Peace and Justice. The political landscape in many African countries has changed greatly since the last synod. Since the 1994 Rwandan genocide, which claimed the lives of an estimated 937,000 people, the country has undergone a “gradual democratization,” said Anthony Egan, S.J., of the Jesuit Institute–South Africa, “and its infrastructure has improved dramatically.” Yet “the hostilities and prejudices still run deep” between ethnic Tutsi and Hutu, he said.

In Angola, where a 27-year civil war ended in 2002, the once-strained relations between church and state are good, said the Rev. Belmiro Chissengueti of the Angolan bishops’ conference. “For the first time church and civil society will have a chance to participate in the process” of drafting a new constitution, he said. Yet problems remain. Despite the country’s immense resources, most Angolans live on less than $2 a day, and one in four children dies before the age of five.

Conflicts continue to rage in places like Sudan, where intensifying fighting threatens the 2005 Comprehensive Peace Agreement that ended more than two decades of civil war. There is also the challenge of how Africa is to deal with the accusations of genocide in Sudan’s western region of Darfur.

Reconciliation. The 1994 synod “opened with the tremendous tragedy of Rwanda and ended with the miracle of Nelson Mandela’s inauguration as president of South Africa,” said Henriot. Now, says South Africa’s Cardinal Wilfrid Napier of Durban, Catholic leaders from many African countries come to South Africa for help with setting up effective justice and peace structures, looking to the example of South Africa’s recovery from apartheid.

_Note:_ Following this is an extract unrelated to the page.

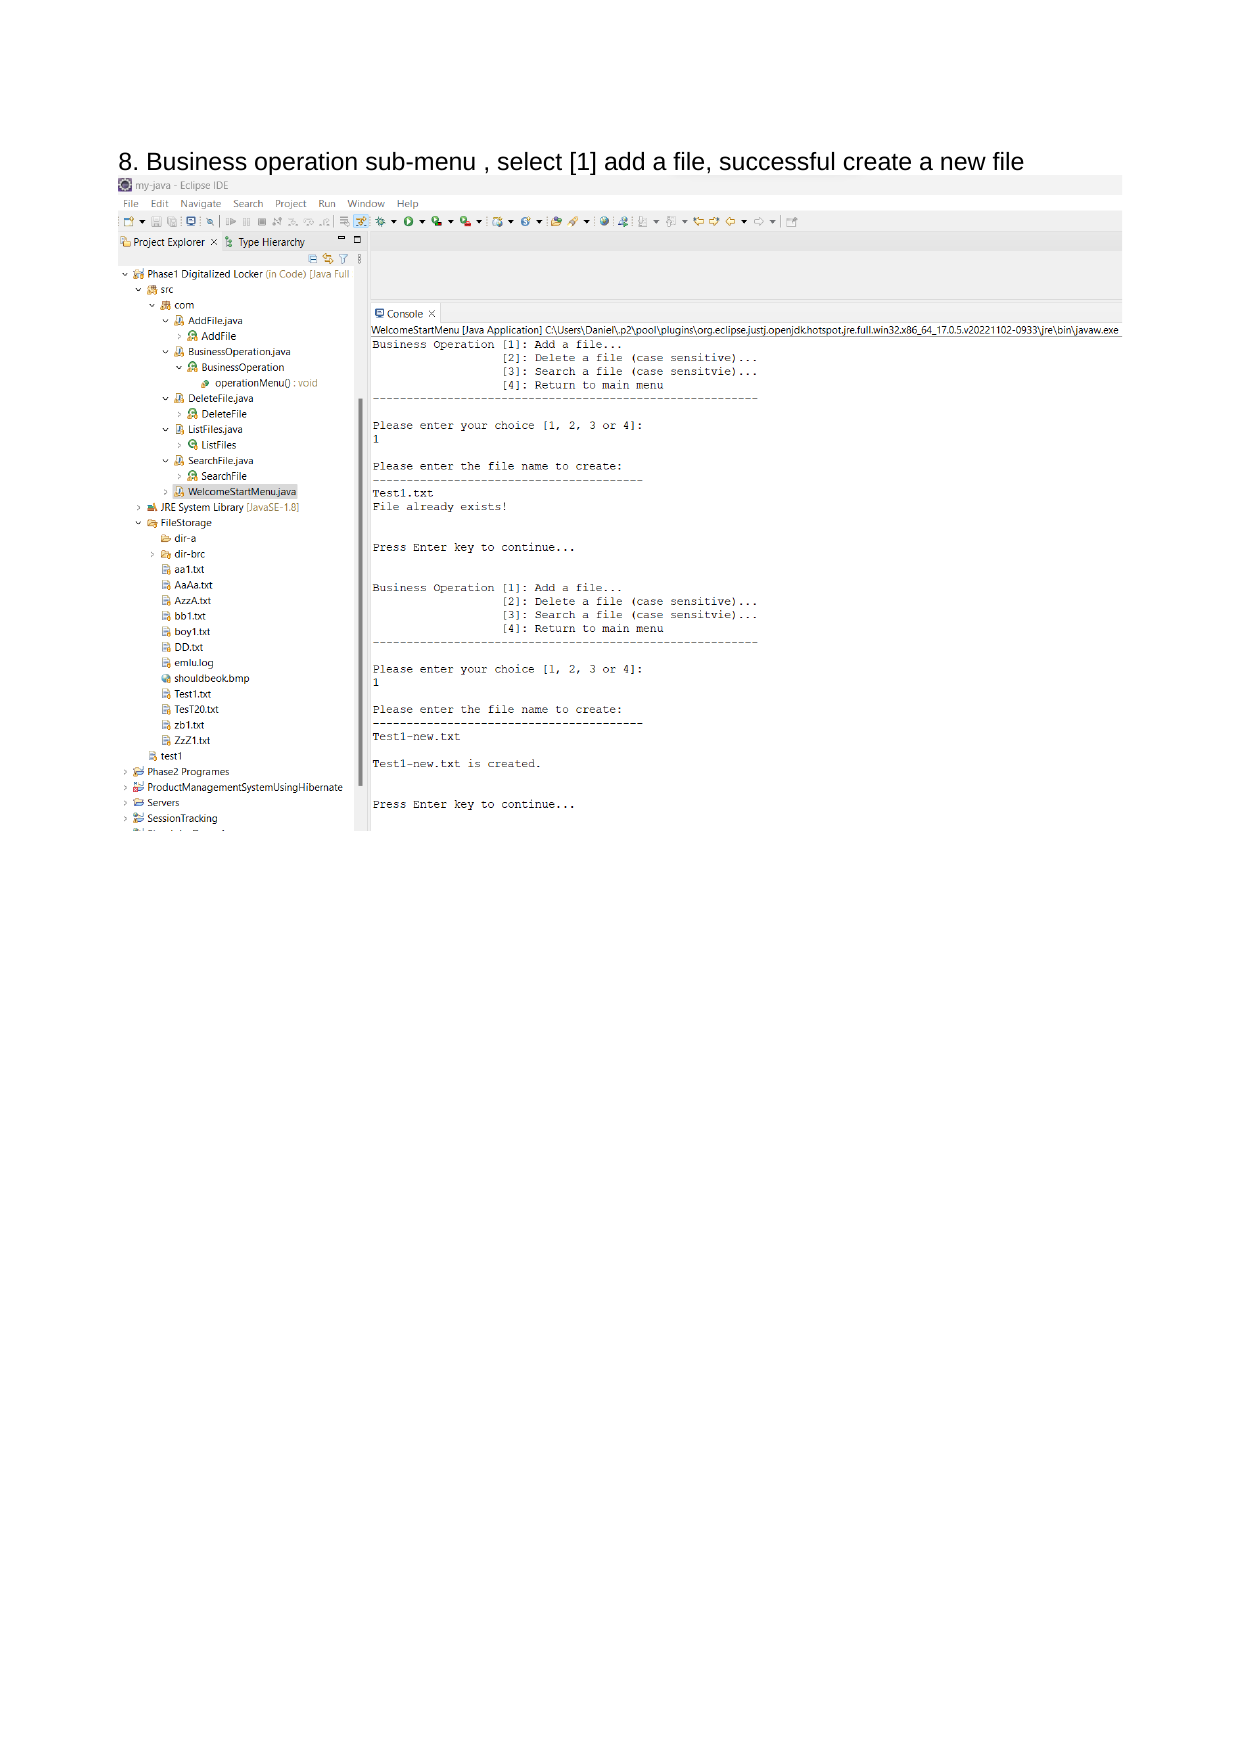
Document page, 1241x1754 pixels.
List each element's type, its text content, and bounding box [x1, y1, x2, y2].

picture [118, 175, 1123, 831]
text 8. Business operation sub-menu , select [1] add a file, successful create a new file [118, 147, 1122, 175]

For instance, Napier said, he and other Catholic leaders recently traveled to Burundi, which had just emerged from years of civil war, in order to help set up a truth and reconciliation commission like the South African commission that dealt with human rights abuses under apartheid. “We share stories to enable the church in other countries to strengthen our successes and eliminate our pitfalls in their own work.” Interreligious dialogue, especially between Christians and Muslims, a process essential to peace, “has improved enormously,” Napier said.